No, I never said Protestantism, which is many different, shifting beliefs, “invented” the concept of equality. However, since one of its key ideas is that the individual faces God alone, without intermediaries, it undermined the hierarchical sense of life.

If Protestantism was “working out” its “open borders” inevitability, it was certainly taking its time because there was obviously no dearth of Protestant Americans to accomplish it if they had wanted to.  

The fact of the matter is, during all that time, there was never any indication that Protestantism was tending Americans in a direction toward giving the country they had populated and worked so hard to build away to non-European immigrants. 

Yes, it was taking its time. America was changing, becoming more individualistic, industrialized, and capitalistic. I think these things were indeed foreshadowings. The birth rate was declining during the nineteenth century and family life was gradually changing under the influence of intensifying individualism, which is a major feature of Protestant society. The eventual radical falling away in the 20th century from the moral code that governed family life for centuries and that was part of America’s Christian inheritance was, I believe, a major factor in the opening up of America’s borders. Protestants (in general) accepted contraception and divorce. It’s just a fact of life that the more children people have and the more people have children, the more serious a society is about the future and the more unlikely it is to give up job opportunities for its own. In a Christian social order, the economy is for families rather than families being for the economy.

You are conflating race and religion, I think. The ancestors of WASPs, after all, were Catholic for many hundreds of years. There was no objective basis for Protestant beliefs other than the authority of the Catholic Church. Protestantism is a dissolving thing and as a whole leads to liberalism and social atheism, in which religion is simply a private matter subject to individual judgment. What does that have to do with open borders?
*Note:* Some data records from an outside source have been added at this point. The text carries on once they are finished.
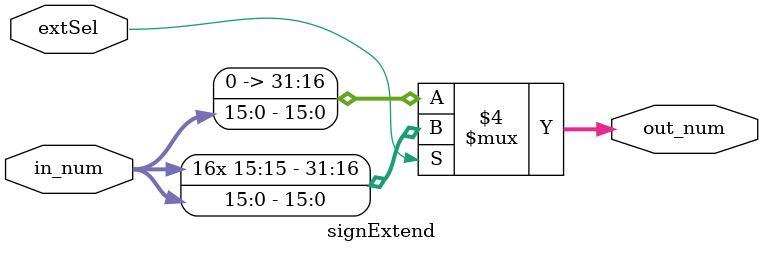
<source format=v>
`timescale 1ns / 1ps


module signExtend(
    input wire [15:0] in_num,
    input wire extSel,
    output reg [31:0] out_num
    );
    initial begin
        out_num=0;
    end
    always @(in_num or extSel) begin
        if (extSel) begin
            out_num <= { {16{in_num[15]}}, in_num[15:0] };
        end
        else begin
            out_num <= { {16{1'b0}}, in_num[15:0] };
        end
    end

endmodule

</source>
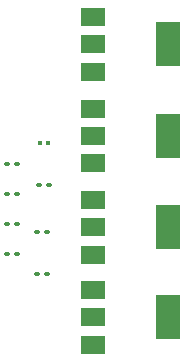
<source format=gtp>
G04 #@! TF.GenerationSoftware,KiCad,Pcbnew,(6.0.0)*
G04 #@! TF.CreationDate,2022-03-05T17:50:27-06:00*
G04 #@! TF.ProjectId,Output Module,4f757470-7574-4204-9d6f-64756c652e6b,rev?*
G04 #@! TF.SameCoordinates,Original*
G04 #@! TF.FileFunction,Paste,Top*
G04 #@! TF.FilePolarity,Positive*
%FSLAX46Y46*%
G04 Gerber Fmt 4.6, Leading zero omitted, Abs format (unit mm)*
G04 Created by KiCad (PCBNEW (6.0.0)) date 2022-03-05 17:50:27*
%MOMM*%
%LPD*%
G01*
G04 APERTURE LIST*
G04 Aperture macros list*
%AMRoundRect*
0 Rectangle with rounded corners*
0 $1 Rounding radius*
0 $2 $3 $4 $5 $6 $7 $8 $9 X,Y pos of 4 corners*
0 Add a 4 corners polygon primitive as box body*
4,1,4,$2,$3,$4,$5,$6,$7,$8,$9,$2,$3,0*
0 Add four circle primitives for the rounded corners*
1,1,$1+$1,$2,$3*
1,1,$1+$1,$4,$5*
1,1,$1+$1,$6,$7*
1,1,$1+$1,$8,$9*
0 Add four rect primitives between the rounded corners*
20,1,$1+$1,$2,$3,$4,$5,0*
20,1,$1+$1,$4,$5,$6,$7,0*
20,1,$1+$1,$6,$7,$8,$9,0*
20,1,$1+$1,$8,$9,$2,$3,0*%
G04 Aperture macros list end*
%ADD10RoundRect,0.090000X0.139000X0.090000X-0.139000X0.090000X-0.139000X-0.090000X0.139000X-0.090000X0*%
%ADD11RoundRect,0.090000X-0.139000X-0.090000X0.139000X-0.090000X0.139000X0.090000X-0.139000X0.090000X0*%
%ADD12R,2.000000X1.500000*%
%ADD13R,2.000000X3.800000*%
%ADD14RoundRect,0.079500X0.079500X0.100500X-0.079500X0.100500X-0.079500X-0.100500X0.079500X-0.100500X0*%
G04 APERTURE END LIST*
D10*
X110946500Y-92583000D03*
X111811500Y-92583000D03*
D11*
X109271500Y-86868000D03*
X108406500Y-86868000D03*
D12*
X115722000Y-74408000D03*
X115722000Y-76708000D03*
X115722000Y-79008000D03*
D13*
X122022000Y-76708000D03*
D11*
X108406500Y-94488000D03*
X109271500Y-94488000D03*
D12*
X115722000Y-89902000D03*
X115722000Y-92202000D03*
X115722000Y-94502000D03*
D13*
X122022000Y-92202000D03*
D12*
X115722000Y-82155000D03*
X115722000Y-84455000D03*
X115722000Y-86755000D03*
D13*
X122022000Y-84455000D03*
D10*
X111073500Y-88646000D03*
X111938500Y-88646000D03*
X110946500Y-96139000D03*
X111811500Y-96139000D03*
D12*
X115722000Y-97522000D03*
X115722000Y-99822000D03*
X115722000Y-102122000D03*
D13*
X122022000Y-99822000D03*
D11*
X109271500Y-91948000D03*
X108406500Y-91948000D03*
X109271500Y-89408000D03*
X108406500Y-89408000D03*
D14*
X111161000Y-85090000D03*
X111851000Y-85090000D03*
M02*

</source>
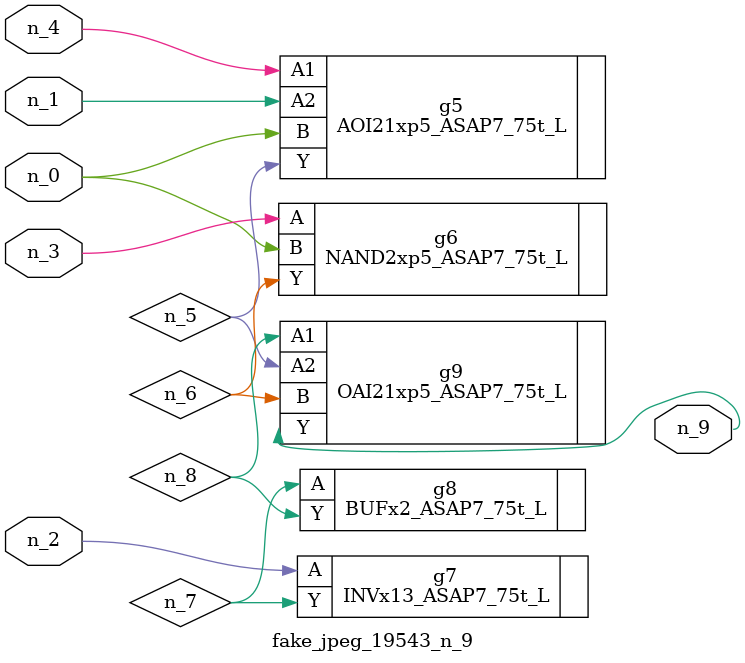
<source format=v>
module fake_jpeg_19543_n_9 (n_3, n_2, n_1, n_0, n_4, n_9);

input n_3;
input n_2;
input n_1;
input n_0;
input n_4;

output n_9;

wire n_8;
wire n_6;
wire n_5;
wire n_7;

AOI21xp5_ASAP7_75t_L g5 ( 
.A1(n_4),
.A2(n_1),
.B(n_0),
.Y(n_5)
);

NAND2xp5_ASAP7_75t_L g6 ( 
.A(n_3),
.B(n_0),
.Y(n_6)
);

INVx13_ASAP7_75t_L g7 ( 
.A(n_2),
.Y(n_7)
);

BUFx2_ASAP7_75t_L g8 ( 
.A(n_7),
.Y(n_8)
);

OAI21xp5_ASAP7_75t_L g9 ( 
.A1(n_8),
.A2(n_5),
.B(n_6),
.Y(n_9)
);


endmodule
</source>
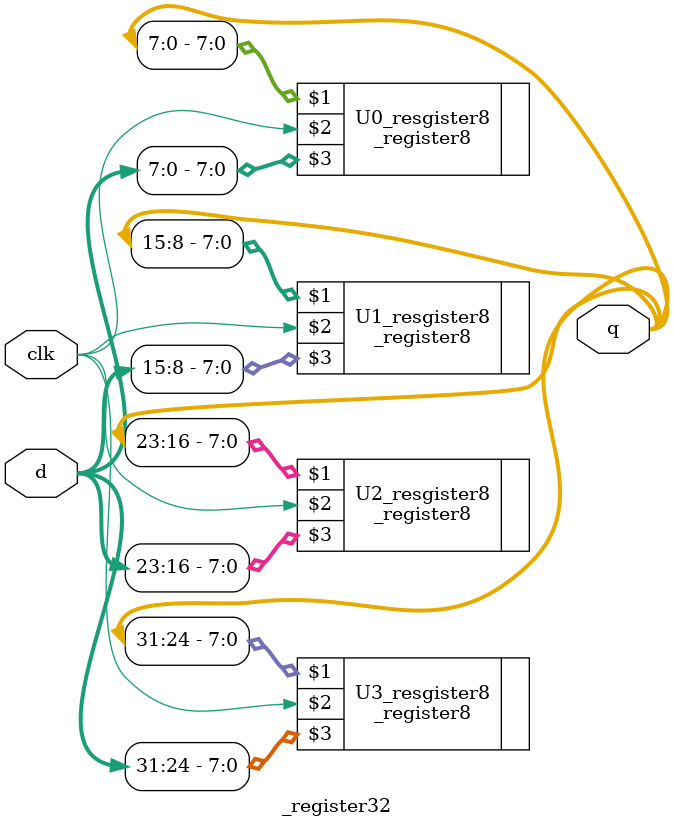
<source format=v>
module _register32(q, clk, d);		//32bit Register
	input clk;
	input[31:0] d;
	output[31:0] q;
	
	_register8 U0_resgister8(q[7:0], clk, d[7:0]);		//1~8 bit Reg
	_register8 U1_resgister8(q[15:8], clk, d[15:8]);	//9~16 bit Reg
	_register8 U2_resgister8(q[23:16], clk, d[23:16]);	//17~24 bit Reg
	_register8 U3_resgister8(q[31:24], clk, d[31:24]);	//25~32 bit Reg
	
	
endmodule

</source>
Equality is a substitute religion.

For example, in every presidential election since 2000, the majority of the Protestant vote has gone to the Republican candidate, whereas the majority of the Catholic, Jewish, and other faiths vote, has gone to the Democratic candidate (with the exception of 2004 when a majority of the Catholic vote did go to the Republican). 

Ethnicity is at work in those votes. (Much of that Catholic vote, by the way, is by nominal Catholics poorly formed in the faith.)